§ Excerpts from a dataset
::::::::::

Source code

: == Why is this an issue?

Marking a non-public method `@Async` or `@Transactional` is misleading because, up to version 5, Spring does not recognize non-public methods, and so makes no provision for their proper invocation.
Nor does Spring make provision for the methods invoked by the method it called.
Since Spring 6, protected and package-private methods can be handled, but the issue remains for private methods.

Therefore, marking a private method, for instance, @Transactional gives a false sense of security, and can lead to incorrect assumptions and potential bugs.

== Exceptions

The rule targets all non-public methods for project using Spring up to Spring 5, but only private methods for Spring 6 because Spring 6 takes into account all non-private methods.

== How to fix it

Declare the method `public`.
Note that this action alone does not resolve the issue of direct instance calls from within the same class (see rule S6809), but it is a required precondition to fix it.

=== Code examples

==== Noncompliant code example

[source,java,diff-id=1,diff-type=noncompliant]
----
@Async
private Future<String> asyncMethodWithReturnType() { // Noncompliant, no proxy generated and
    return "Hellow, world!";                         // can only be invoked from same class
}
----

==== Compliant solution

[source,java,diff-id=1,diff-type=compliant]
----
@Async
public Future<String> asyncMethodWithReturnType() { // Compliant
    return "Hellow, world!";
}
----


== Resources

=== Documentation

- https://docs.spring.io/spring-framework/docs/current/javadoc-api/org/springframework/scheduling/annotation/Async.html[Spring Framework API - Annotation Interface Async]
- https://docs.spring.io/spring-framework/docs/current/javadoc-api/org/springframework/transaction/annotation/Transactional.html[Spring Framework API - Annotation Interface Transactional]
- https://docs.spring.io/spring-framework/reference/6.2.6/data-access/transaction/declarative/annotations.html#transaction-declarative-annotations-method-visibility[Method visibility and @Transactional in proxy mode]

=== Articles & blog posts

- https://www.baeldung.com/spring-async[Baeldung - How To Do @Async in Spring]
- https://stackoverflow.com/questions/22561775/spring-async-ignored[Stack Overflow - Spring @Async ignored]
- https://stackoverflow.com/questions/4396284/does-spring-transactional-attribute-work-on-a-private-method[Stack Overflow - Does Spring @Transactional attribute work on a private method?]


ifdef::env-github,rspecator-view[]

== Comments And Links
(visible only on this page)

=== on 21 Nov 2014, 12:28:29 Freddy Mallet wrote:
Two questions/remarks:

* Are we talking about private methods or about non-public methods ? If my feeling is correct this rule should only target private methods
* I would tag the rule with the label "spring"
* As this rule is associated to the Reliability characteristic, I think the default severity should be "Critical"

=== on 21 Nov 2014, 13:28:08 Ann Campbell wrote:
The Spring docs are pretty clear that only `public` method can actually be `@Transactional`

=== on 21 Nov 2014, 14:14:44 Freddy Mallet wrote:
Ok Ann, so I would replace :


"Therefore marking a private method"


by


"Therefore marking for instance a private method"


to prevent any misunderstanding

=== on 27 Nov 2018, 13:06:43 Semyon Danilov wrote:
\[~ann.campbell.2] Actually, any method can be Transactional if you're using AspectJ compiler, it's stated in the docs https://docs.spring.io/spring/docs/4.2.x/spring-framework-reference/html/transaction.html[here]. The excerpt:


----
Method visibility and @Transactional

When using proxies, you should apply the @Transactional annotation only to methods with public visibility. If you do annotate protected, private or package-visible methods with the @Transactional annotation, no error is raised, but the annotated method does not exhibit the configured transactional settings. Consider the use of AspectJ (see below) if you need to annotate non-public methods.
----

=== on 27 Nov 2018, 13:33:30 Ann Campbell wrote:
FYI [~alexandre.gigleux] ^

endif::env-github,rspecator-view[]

::::::::::

§ Instruction
If a line falls between the first line of the data above and the line holding "The rule targets", inclusive, retype it exactly; retype no other line.

§ The answer
Source code

: == Why is this an issue?

Marking a non-public method `@Async` or `@Transactional` is misleading because, up to version 5, Spring does not recognize non-public methods, and so makes no provision for their proper invocation.
Nor does Spring make provision for the methods invoked by the method it called.
Since Spring 6, protected and package-private methods can be handled, but the issue remains for private methods.

Therefore, marking a private method, for instance, @Transactional gives a false sense of security, and can lead to incorrect assumptions and potential bugs.

== Exceptions

The rule targets all non-public methods for project using Spring up to Spring 5, but only private methods for Spring 6 because Spring 6 takes into account all non-private methods.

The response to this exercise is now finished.